One of the most daunting aspects of indie filmmaking is casting. You might have a great script and crew – but your cast will make or break your film.
A casting director acts as a bridge between actor and director, and their expertise should not be underestimated. But you don’t have a budget for one. Now what?
Before The Audition
Actors need to work with the character’s raw material. This can include the script sample (sides) that the actor performs during the audition, character bios, and story synopses if available. A well-prepared actor will absorb this information resulting in an informed and truthful performance.
Remember that when a director assumes the role of casting director, it’s important to create an environment where the actor can flourish. You are a facilitator and collaborator not a gatekeeper; enable their full potential rather than intimidate.
Choosing The Scene
Choosing an audition scene is a key decision. It should be a high stakes, dialogue driven, one-on-one interaction. Actors love tension because it gives them the best opportunity to showcase their abilities.
Dialogue is the easiest way to observe the choices the actor is making. Action-based scenes are harder to manage without a set and camera movement. One-on-one moments or monologues allow the character to be the point of focus.
A simple setup is best – use a single camera on a tripod to capture the audition. Make sure the actor knows how the shot is framed so they can freely use movement without worrying about being out of frame.
If you already have an actor cast, use them as your reader. If not, the writer or producer will work. Just be sure the reader you do choose is sitting out of frame. It’s also important that your reader has an understanding of the script and context of the scene being read. The director should be solely focused on observing performances.
On audition day, your preparation will pay off. When the actor enters, introduce yourself and ask if they have any questions.
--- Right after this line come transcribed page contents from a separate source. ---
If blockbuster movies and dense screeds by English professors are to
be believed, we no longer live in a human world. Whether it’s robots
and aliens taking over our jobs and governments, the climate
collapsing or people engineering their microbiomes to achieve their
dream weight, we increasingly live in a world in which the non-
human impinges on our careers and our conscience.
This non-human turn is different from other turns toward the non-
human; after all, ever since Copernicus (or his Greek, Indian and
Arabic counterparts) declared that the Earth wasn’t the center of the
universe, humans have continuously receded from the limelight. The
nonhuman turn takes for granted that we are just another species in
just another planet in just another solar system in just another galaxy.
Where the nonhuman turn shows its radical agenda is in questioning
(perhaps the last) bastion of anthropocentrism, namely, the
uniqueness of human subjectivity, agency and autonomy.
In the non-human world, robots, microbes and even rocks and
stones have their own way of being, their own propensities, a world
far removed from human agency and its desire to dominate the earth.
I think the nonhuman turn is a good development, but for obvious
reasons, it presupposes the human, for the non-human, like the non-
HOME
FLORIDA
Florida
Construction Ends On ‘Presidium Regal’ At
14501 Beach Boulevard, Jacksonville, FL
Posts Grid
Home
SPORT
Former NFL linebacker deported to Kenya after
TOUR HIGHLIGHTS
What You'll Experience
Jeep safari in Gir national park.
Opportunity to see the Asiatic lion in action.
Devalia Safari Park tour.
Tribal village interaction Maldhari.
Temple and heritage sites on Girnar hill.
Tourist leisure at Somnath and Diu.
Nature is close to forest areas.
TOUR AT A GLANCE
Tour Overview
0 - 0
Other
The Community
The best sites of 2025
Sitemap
Show them their mark, have them slate (say their name and role they’re reading for) into the camera and let the audition begin!
The Audition: Expect The Unexpected
This is where it starts to get interesting…
Why are they playing this character with a lisp?
This character would never be that harsh!
And really…do they need to be doing a headstand?
Directors often experience moments of terror when actors make unexpected choices. While it may look like the actor is just trying to stand out, any choices they make are ones they believe in.
Greet seemingly odd choices with an open mind. They give you the chance to gauge the actor’s range and ability to take direction. If a character is being played too harshly, see how they adjust to a request for a tender approach. Explain why the character would act in this way so the actor can rationalize the adjustment. Then run the scene again.
If you want to dig deeper with a promising actor or if you’re on the fence, a great exercise to try is interviewing or just chatting with the actor ‘in character’. Actors who have come prepared will relish the opportunity to explore their character. Improv exercises like this can be as valuable a tool as the scene being read.
We’ve only touched on a few aspects of casting. If you give actors the best opportunity to demonstrate their abilities and inform your vision for the film, you’ve made the most of the casting process.